Input data:
^^^^
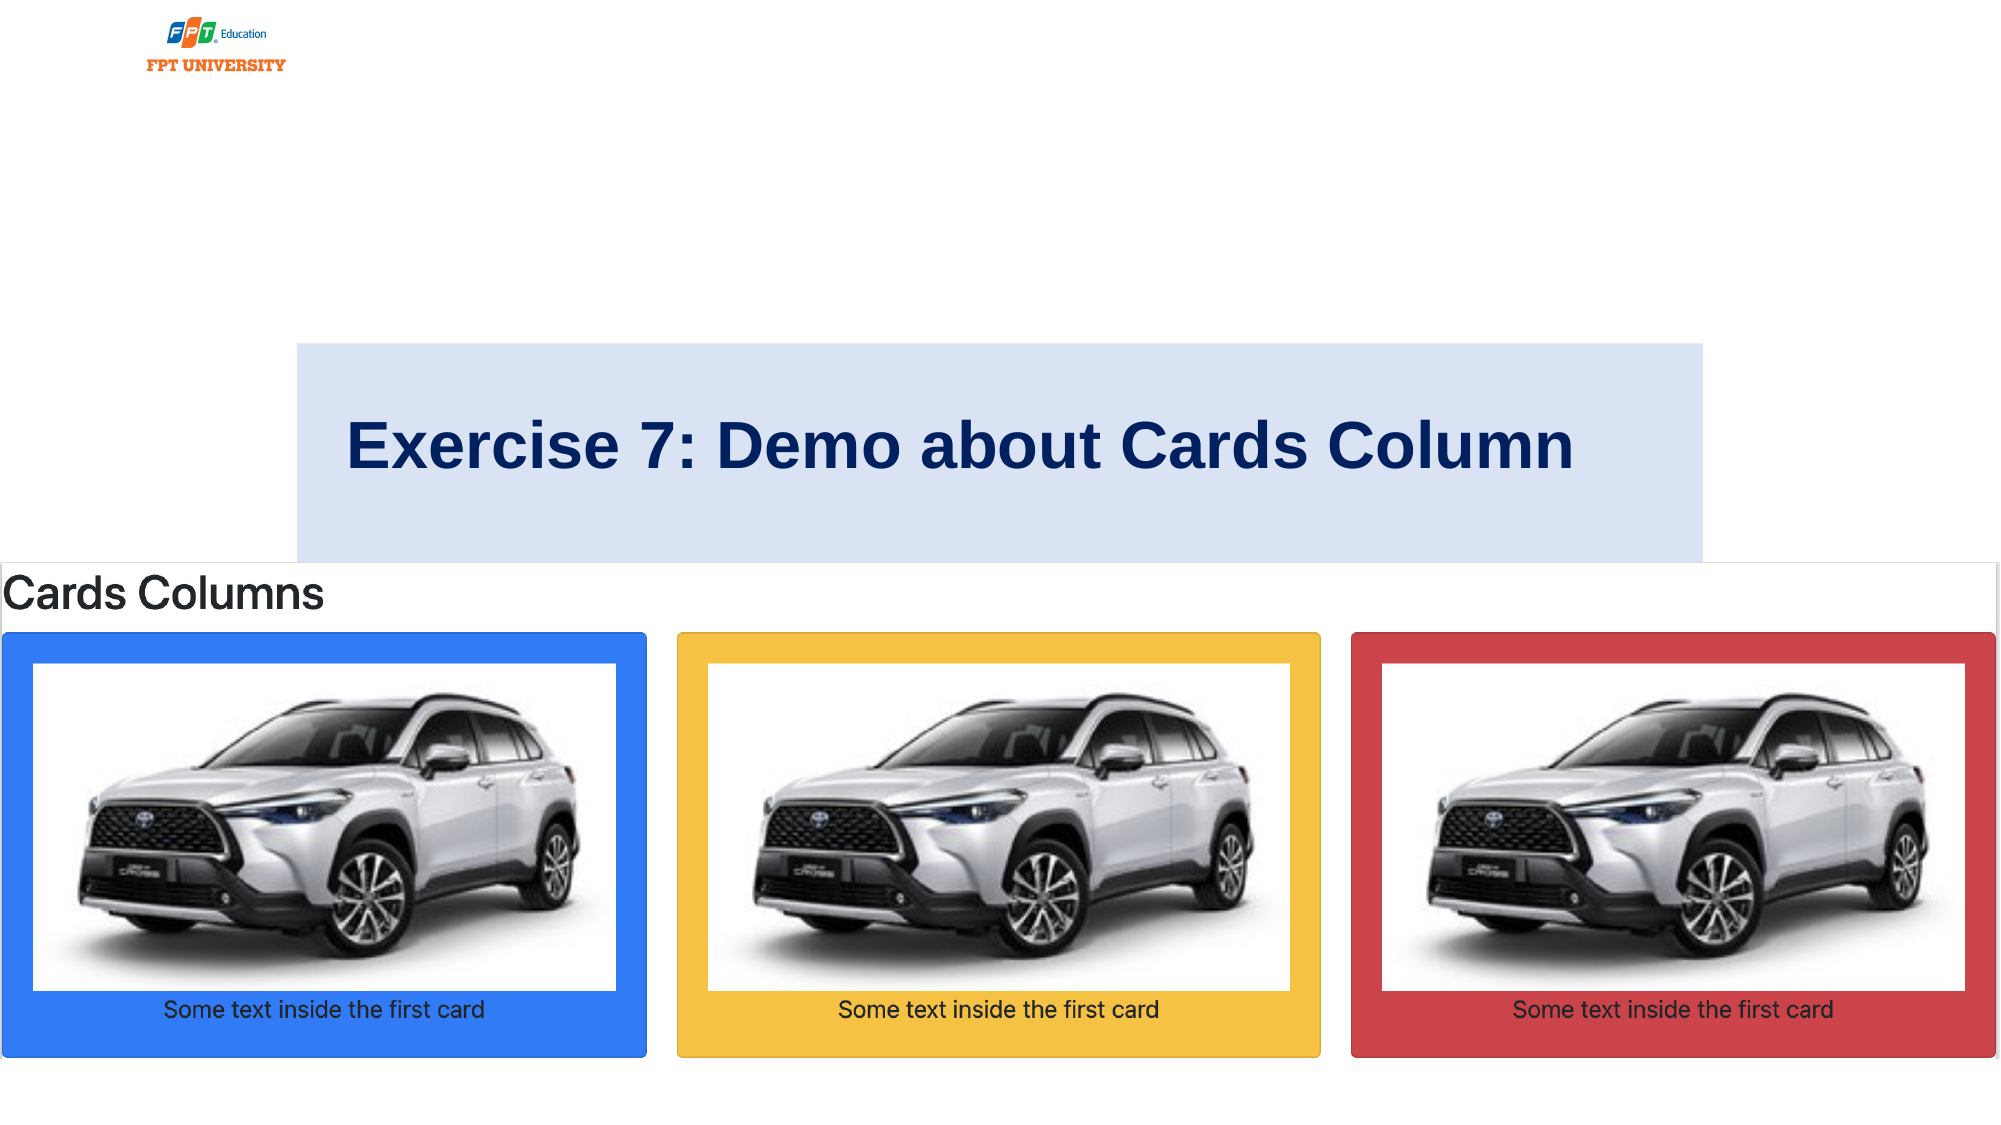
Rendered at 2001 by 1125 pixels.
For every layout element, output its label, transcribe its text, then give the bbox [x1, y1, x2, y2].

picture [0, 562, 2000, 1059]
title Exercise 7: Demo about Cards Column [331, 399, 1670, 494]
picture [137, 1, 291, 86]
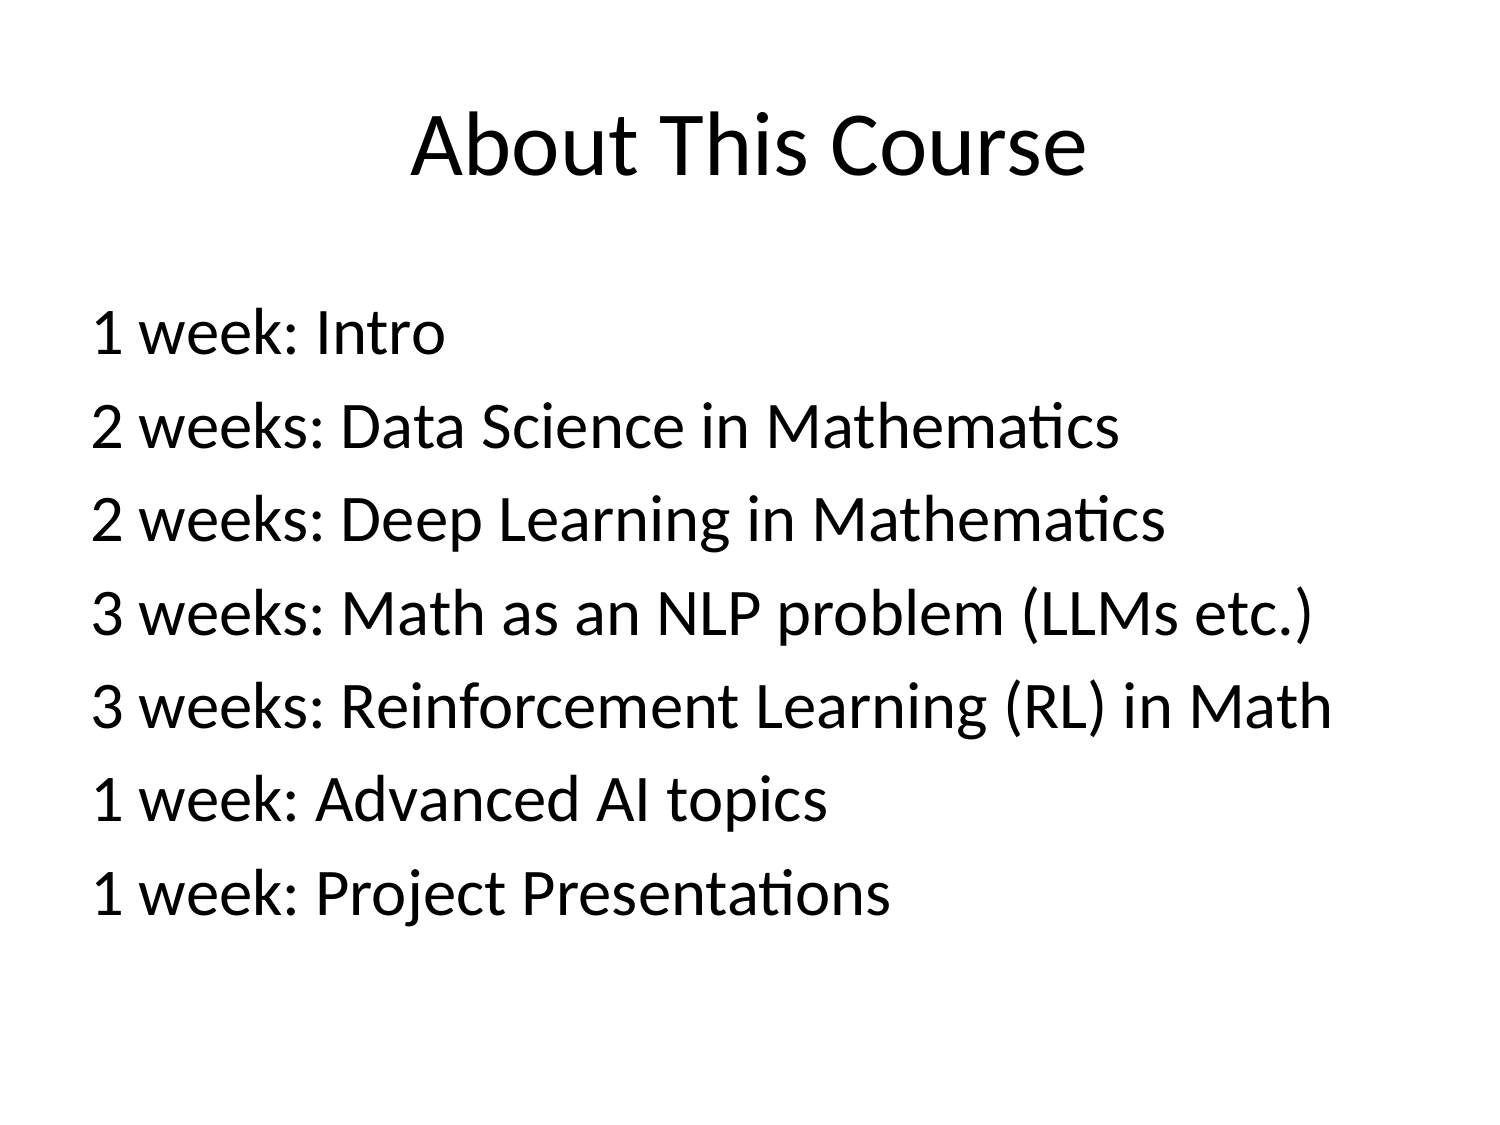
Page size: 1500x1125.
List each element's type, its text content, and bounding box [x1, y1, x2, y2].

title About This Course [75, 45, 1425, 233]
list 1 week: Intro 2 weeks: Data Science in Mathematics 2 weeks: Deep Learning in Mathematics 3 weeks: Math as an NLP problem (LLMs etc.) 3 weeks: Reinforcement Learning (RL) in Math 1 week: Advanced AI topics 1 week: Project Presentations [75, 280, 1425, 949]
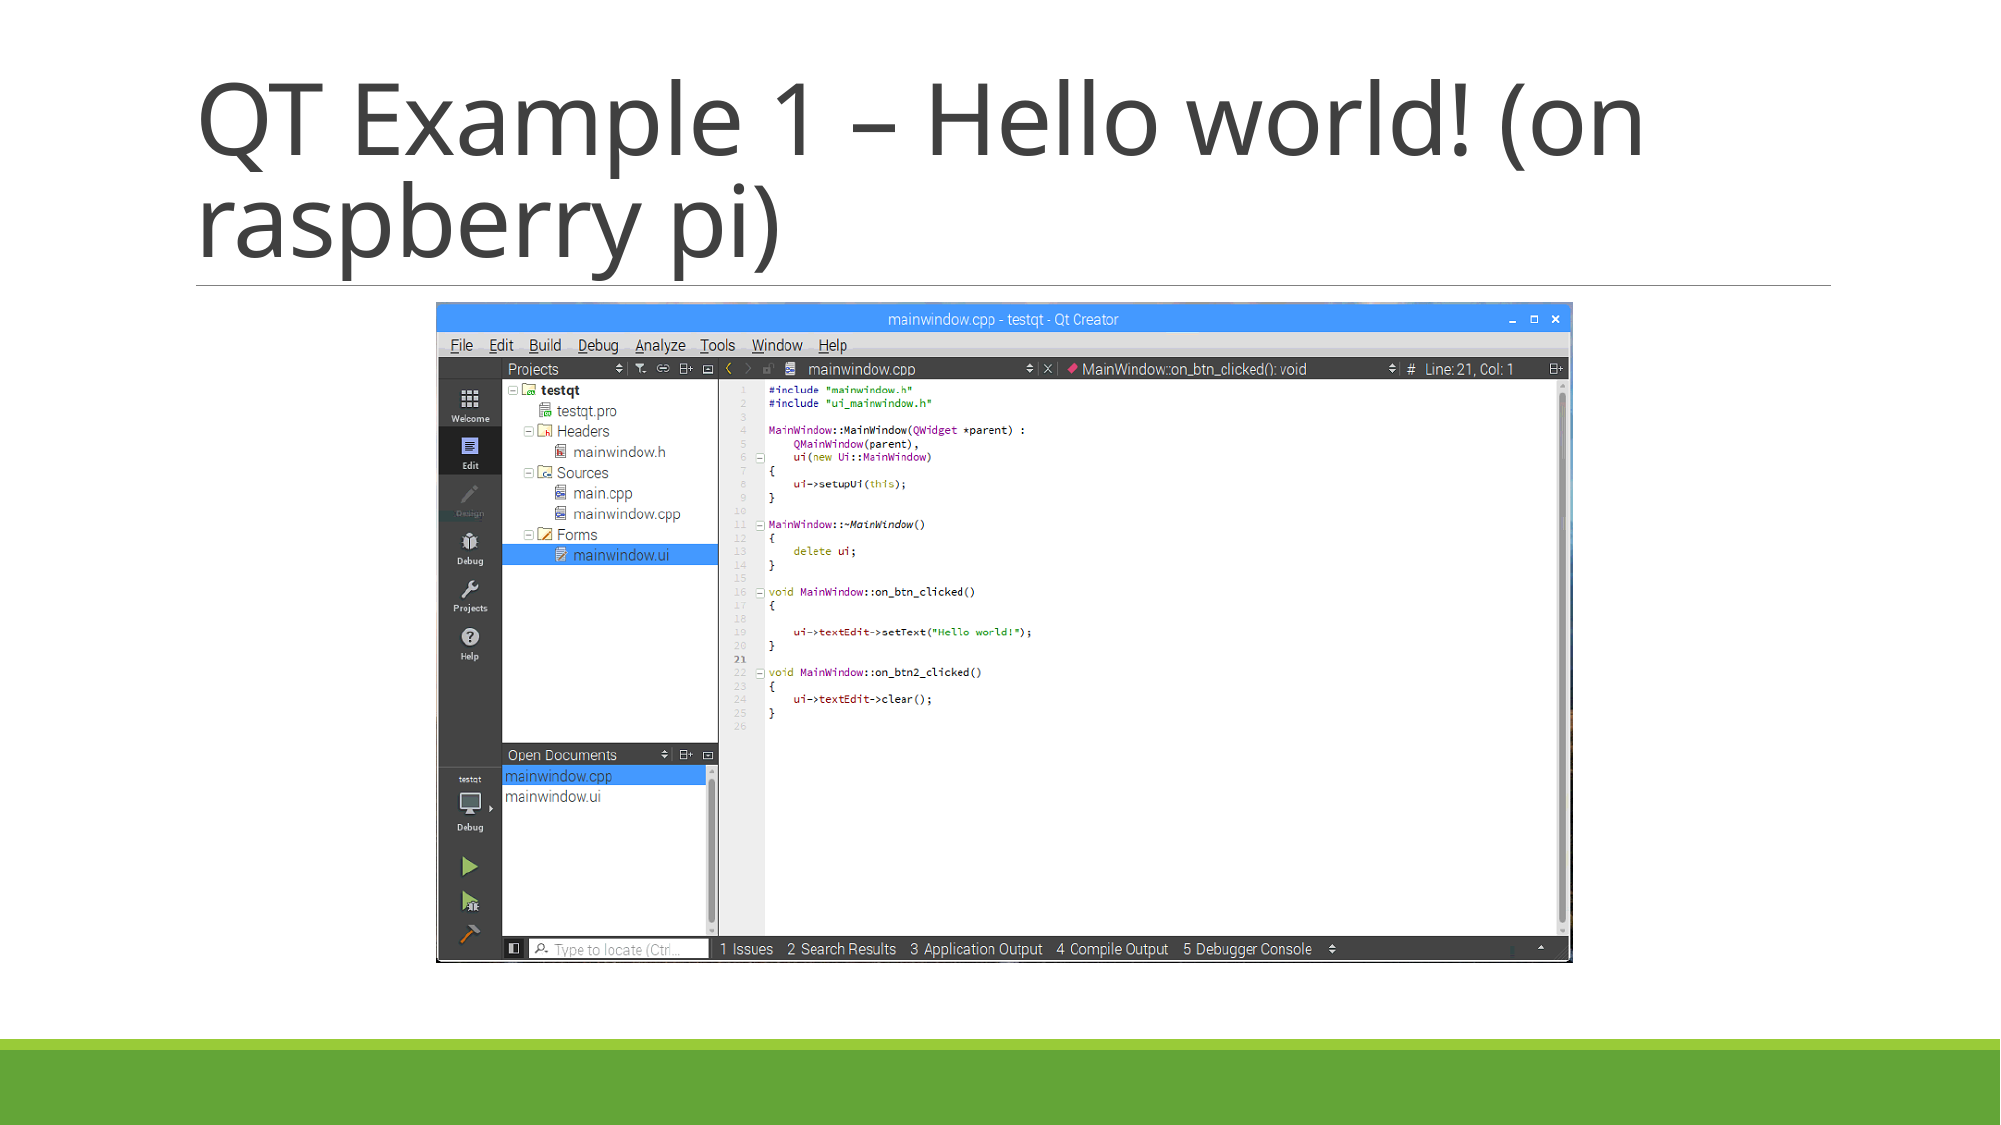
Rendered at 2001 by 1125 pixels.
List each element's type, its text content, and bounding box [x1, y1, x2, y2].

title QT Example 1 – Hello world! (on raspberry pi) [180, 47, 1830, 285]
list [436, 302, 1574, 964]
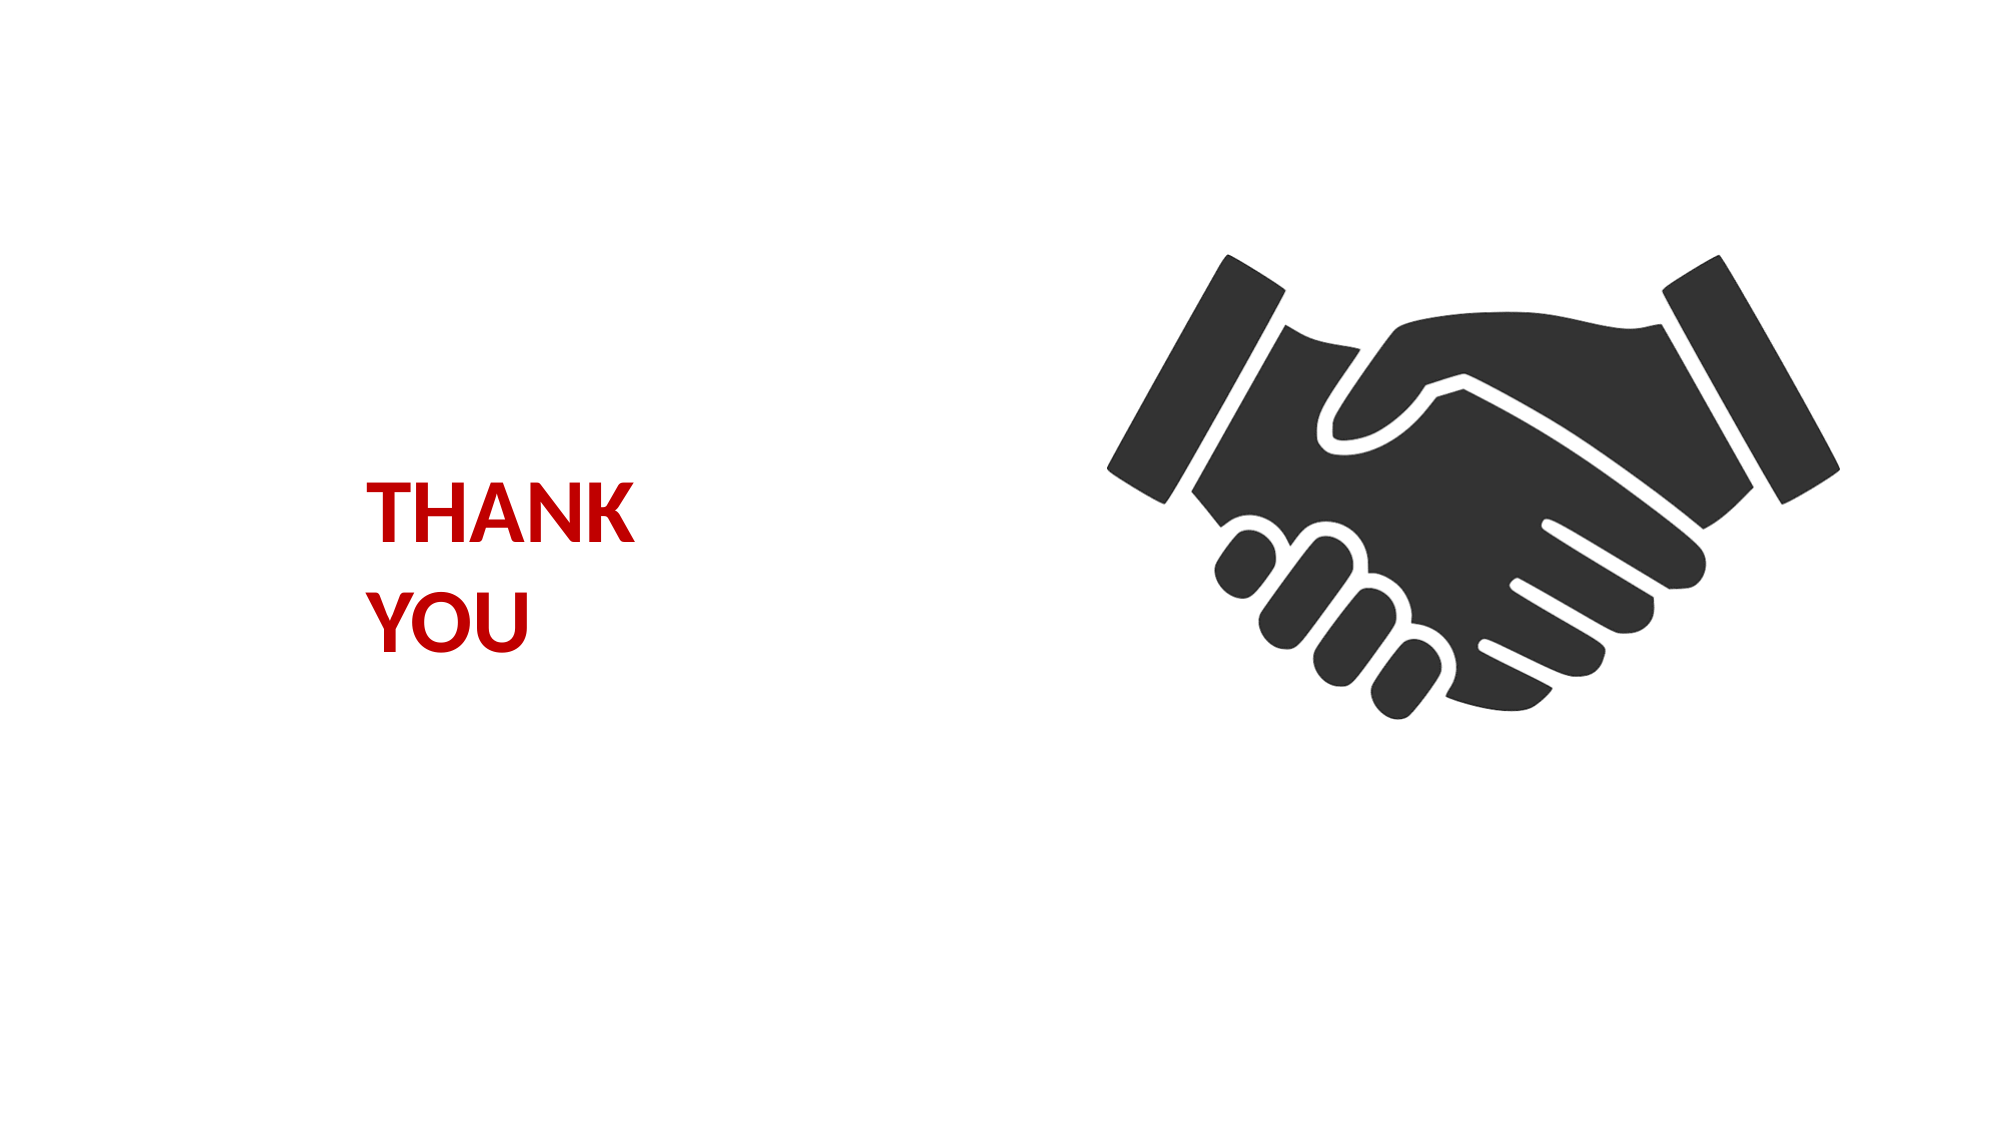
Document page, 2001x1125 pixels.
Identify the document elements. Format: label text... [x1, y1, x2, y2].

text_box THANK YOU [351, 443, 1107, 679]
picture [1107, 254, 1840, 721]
^^^^
Problem to work on: Each entry above should be copied exactly. The pictures should not.

Result of the task:
Rendered at 2001 by 1125 pixels.
For every layout element, output its label, transcribe its text, then give the bbox [x1, y1, x2, y2].

picture [0, 562, 2000, 1059]
title Exercise 7: Demo about Cards Column [331, 399, 1670, 494]
picture [137, 1, 291, 86]
Page size: 1500x1125.
List each element's type, its text content, and bounding box [x1, y1, x2, y2].

title About This Course [75, 45, 1425, 233]
list 1 week: Intro 2 weeks: Data Science in Mathematics 2 weeks: Deep Learning in Mathematics 3 weeks: Math as an NLP problem (LLMs etc.) 3 weeks: Reinforcement Learning (RL) in Math 1 week: Advanced AI topics 1 week: Project Presentations [75, 280, 1425, 949]
Rendered at 2001 by 1125 pixels.
List each element's type, its text content, and bounding box [x1, y1, x2, y2].

title QT Example 1 – Hello world! (on raspberry pi) [180, 47, 1830, 285]
list [436, 302, 1574, 964]
Document page, 2001x1125 pixels.
Identify the document elements. Format: label text... [x1, y1, x2, y2].

text_box THANK YOU [351, 443, 1107, 679]
picture [1107, 254, 1840, 721]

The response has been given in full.